Ideally, between the above two types of tests, the project will achieve 100% documentation coverage—every assertion made in the documentation accurately reflected in the testing process.

  1. Finally, if the system lives long enough to experience nontrivial bugs, it makes sense to have a collection of regression tests, where each test is a reproduction of a circumstance that led to a bug and an assertion of the correct behavior in that circumstance (which could be implemented in terms of checking properties).

It seems reasonable to me to keep these three kinds of tests separate from each other. Doing so would be a way to approach the real goal, which is that looking at any given test should make it obvious what that test was trying to test (for example, which sentence in the documentation is being verified by a given test). That way, tests become easy to adapt to intentional changes in the system they are testing.

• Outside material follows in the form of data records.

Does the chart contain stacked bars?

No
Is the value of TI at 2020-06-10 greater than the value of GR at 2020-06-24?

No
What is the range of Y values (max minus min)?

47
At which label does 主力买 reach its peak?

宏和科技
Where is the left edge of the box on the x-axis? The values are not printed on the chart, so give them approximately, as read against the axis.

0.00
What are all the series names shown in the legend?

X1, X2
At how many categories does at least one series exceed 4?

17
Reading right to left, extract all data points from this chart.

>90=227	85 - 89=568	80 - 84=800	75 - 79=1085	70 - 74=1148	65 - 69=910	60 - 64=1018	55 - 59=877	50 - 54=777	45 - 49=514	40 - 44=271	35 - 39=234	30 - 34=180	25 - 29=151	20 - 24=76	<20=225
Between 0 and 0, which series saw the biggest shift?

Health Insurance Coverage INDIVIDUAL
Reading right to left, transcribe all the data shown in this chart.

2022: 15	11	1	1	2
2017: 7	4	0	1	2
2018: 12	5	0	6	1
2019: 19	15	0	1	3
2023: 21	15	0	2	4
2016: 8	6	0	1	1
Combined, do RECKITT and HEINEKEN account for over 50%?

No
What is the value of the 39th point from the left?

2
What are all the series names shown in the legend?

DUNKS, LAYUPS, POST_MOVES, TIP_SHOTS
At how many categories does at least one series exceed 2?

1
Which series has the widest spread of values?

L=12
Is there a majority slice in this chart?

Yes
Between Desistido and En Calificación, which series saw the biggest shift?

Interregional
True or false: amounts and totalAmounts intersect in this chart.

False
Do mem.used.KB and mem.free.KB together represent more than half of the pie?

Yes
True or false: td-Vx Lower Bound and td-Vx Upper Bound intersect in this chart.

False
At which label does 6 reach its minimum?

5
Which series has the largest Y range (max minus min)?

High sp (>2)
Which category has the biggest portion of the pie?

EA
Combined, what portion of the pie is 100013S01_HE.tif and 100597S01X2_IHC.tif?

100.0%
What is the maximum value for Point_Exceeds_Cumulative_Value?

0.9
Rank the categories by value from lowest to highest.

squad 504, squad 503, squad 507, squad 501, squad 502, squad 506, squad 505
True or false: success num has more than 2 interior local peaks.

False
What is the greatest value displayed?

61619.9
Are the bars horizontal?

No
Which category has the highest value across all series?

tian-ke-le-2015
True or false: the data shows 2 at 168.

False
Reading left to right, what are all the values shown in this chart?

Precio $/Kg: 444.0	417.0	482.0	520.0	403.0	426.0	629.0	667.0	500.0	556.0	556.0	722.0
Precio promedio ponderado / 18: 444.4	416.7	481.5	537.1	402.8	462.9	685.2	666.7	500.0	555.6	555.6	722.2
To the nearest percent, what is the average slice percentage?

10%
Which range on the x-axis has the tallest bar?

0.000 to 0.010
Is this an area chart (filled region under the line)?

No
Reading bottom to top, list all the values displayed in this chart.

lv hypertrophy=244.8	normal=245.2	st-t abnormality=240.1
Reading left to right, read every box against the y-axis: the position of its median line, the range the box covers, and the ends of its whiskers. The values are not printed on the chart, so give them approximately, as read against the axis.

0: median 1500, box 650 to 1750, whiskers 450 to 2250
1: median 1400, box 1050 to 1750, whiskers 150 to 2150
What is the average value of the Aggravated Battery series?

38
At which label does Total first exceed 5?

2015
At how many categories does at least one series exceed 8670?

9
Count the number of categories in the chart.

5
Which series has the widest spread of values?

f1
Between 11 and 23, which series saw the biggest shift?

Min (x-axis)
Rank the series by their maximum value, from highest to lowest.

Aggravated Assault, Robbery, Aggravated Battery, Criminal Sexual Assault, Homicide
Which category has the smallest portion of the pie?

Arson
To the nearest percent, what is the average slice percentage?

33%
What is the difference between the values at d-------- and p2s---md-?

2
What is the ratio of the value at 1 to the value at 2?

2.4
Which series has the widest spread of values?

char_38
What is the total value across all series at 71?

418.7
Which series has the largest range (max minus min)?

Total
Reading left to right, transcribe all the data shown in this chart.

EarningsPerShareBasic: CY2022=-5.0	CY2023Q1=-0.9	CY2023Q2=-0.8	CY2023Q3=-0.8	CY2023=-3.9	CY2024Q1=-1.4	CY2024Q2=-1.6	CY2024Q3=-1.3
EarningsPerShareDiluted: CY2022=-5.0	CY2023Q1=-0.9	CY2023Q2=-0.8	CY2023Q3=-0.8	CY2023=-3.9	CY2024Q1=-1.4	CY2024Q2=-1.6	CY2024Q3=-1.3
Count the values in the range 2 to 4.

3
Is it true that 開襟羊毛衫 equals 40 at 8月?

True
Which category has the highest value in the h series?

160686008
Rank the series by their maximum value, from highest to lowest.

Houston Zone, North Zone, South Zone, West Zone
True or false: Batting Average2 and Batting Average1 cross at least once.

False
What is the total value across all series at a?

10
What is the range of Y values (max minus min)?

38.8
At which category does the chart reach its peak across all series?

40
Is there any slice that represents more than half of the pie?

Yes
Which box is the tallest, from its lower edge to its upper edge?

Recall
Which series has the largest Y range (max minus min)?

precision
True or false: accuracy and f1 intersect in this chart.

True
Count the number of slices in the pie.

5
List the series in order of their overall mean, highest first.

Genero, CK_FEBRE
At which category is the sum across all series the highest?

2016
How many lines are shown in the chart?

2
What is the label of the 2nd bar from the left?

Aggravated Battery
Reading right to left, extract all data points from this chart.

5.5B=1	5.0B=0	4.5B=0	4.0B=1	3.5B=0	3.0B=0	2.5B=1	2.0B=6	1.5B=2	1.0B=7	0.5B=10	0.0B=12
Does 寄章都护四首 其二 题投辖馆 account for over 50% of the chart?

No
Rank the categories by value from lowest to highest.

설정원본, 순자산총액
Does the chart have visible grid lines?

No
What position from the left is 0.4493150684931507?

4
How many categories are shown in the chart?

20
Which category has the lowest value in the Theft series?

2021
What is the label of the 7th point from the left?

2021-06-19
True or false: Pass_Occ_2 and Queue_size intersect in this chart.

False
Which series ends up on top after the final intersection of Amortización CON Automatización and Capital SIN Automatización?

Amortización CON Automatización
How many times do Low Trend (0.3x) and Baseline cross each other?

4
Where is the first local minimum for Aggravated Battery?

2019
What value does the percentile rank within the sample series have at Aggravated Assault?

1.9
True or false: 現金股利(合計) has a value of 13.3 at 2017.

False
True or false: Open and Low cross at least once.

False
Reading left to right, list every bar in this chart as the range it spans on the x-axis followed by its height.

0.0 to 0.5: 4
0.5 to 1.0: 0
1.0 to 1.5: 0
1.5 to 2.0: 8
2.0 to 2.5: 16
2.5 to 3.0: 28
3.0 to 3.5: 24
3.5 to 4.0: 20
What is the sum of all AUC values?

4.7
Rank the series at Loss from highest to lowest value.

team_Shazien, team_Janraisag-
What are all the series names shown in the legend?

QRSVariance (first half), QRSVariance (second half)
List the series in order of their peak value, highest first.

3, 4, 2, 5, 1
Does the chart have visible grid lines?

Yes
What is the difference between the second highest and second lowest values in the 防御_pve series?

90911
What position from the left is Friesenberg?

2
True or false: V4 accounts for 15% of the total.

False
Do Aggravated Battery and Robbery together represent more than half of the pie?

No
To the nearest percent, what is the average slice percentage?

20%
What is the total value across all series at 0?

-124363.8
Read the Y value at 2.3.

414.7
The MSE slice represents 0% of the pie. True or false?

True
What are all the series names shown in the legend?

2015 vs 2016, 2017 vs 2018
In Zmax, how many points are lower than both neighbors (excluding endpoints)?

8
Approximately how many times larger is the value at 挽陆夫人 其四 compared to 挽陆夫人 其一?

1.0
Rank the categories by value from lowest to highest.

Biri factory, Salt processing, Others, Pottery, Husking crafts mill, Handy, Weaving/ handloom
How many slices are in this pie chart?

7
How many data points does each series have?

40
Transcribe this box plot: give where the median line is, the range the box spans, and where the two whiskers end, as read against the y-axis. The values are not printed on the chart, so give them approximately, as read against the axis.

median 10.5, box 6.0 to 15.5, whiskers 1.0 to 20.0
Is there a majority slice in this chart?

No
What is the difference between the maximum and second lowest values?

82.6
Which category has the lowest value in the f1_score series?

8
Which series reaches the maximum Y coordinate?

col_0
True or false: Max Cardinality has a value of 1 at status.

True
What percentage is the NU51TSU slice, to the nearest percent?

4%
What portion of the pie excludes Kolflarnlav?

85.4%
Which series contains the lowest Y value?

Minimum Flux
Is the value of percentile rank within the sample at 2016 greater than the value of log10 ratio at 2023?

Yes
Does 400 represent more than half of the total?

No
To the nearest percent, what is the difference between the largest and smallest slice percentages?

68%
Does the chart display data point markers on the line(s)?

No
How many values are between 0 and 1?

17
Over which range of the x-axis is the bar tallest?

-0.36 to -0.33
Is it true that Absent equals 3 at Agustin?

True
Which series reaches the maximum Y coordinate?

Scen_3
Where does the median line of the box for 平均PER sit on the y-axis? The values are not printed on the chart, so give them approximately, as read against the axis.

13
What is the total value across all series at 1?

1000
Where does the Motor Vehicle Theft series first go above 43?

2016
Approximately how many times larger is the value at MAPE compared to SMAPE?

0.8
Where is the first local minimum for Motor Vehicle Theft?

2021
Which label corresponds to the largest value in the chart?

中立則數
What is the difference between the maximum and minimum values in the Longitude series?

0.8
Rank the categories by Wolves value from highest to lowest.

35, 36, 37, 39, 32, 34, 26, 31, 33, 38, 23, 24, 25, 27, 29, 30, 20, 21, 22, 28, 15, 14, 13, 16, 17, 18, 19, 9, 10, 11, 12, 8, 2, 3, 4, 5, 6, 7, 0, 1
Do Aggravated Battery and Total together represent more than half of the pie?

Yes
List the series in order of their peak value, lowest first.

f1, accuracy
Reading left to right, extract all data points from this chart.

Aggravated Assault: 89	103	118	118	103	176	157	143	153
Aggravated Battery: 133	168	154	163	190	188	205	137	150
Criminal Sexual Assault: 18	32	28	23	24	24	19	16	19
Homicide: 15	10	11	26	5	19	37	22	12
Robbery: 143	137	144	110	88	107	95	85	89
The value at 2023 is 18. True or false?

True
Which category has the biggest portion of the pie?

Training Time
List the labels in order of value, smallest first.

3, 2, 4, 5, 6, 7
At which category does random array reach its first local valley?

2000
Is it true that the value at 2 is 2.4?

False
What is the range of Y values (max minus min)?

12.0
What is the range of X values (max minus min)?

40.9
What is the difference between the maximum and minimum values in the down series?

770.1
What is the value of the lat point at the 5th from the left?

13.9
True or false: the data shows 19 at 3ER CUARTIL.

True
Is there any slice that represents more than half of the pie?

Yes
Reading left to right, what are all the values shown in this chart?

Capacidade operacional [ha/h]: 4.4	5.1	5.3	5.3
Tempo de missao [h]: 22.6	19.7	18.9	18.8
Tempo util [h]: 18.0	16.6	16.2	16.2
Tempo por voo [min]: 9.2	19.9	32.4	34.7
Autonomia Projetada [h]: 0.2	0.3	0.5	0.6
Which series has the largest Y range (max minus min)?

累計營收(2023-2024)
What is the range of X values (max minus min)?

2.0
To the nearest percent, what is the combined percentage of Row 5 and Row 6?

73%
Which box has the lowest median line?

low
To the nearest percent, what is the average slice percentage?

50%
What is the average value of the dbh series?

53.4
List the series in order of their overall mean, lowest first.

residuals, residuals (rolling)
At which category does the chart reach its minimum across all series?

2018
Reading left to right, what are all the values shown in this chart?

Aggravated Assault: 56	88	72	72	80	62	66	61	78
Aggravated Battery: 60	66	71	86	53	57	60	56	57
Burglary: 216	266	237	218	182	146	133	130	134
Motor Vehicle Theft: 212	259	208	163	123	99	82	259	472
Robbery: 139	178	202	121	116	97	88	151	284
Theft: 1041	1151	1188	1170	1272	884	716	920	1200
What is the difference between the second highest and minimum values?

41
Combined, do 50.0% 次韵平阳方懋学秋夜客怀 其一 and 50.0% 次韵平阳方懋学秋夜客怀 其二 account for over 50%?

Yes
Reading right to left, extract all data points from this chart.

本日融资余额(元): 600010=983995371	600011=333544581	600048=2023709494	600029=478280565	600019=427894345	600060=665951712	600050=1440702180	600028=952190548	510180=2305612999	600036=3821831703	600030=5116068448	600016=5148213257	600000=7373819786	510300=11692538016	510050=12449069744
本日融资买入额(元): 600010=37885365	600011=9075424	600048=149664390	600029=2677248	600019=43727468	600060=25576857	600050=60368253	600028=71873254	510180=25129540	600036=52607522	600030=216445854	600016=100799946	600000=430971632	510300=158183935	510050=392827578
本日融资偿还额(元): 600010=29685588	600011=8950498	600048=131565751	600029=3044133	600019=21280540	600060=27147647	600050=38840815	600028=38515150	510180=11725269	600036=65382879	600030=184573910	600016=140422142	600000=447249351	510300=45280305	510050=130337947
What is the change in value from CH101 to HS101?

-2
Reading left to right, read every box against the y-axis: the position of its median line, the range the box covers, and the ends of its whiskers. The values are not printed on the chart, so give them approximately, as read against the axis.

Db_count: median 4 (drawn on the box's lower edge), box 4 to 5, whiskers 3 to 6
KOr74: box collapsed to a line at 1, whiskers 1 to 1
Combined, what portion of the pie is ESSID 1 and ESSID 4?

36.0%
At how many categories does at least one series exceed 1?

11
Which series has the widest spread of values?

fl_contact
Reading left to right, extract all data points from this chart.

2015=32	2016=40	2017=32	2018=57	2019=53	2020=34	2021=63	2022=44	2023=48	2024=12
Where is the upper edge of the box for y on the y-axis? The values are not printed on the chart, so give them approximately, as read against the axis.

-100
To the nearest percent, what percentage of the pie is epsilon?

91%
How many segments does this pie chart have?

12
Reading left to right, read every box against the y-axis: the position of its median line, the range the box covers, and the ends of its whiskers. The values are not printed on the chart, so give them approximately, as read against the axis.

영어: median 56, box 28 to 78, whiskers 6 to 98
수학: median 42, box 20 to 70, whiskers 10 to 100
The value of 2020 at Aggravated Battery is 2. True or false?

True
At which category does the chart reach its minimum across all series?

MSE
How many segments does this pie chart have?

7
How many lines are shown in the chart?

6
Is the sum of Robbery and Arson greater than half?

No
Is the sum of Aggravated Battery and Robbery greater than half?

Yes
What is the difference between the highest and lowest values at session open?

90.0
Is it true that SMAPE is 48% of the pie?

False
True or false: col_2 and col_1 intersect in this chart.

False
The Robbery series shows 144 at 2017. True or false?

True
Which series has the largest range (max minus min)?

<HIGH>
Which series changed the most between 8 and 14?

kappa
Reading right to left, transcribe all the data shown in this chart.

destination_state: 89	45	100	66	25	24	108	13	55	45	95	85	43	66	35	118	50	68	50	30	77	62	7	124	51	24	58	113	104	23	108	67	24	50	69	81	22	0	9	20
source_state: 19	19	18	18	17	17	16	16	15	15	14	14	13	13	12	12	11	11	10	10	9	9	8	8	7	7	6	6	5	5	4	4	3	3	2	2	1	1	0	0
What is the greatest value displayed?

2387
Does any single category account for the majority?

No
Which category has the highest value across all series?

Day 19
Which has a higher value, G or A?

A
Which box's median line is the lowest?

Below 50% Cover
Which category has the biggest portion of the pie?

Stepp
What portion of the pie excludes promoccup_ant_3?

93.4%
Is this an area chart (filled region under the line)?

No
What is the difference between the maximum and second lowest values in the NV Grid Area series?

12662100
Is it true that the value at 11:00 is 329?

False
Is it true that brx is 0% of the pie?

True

In particular, I think that as the underlying software evolves, the regression suite should be treated lightly (in the Go player’s sense of that word): if an intentional interface change breaks a regression test against that interface, then it’s quite possible that the old bug is nonsensical now, in which case the regression test should just be thrown out. The other tests, in contrast, should almost certainly be updated in response to changes to the interfaces they are testing.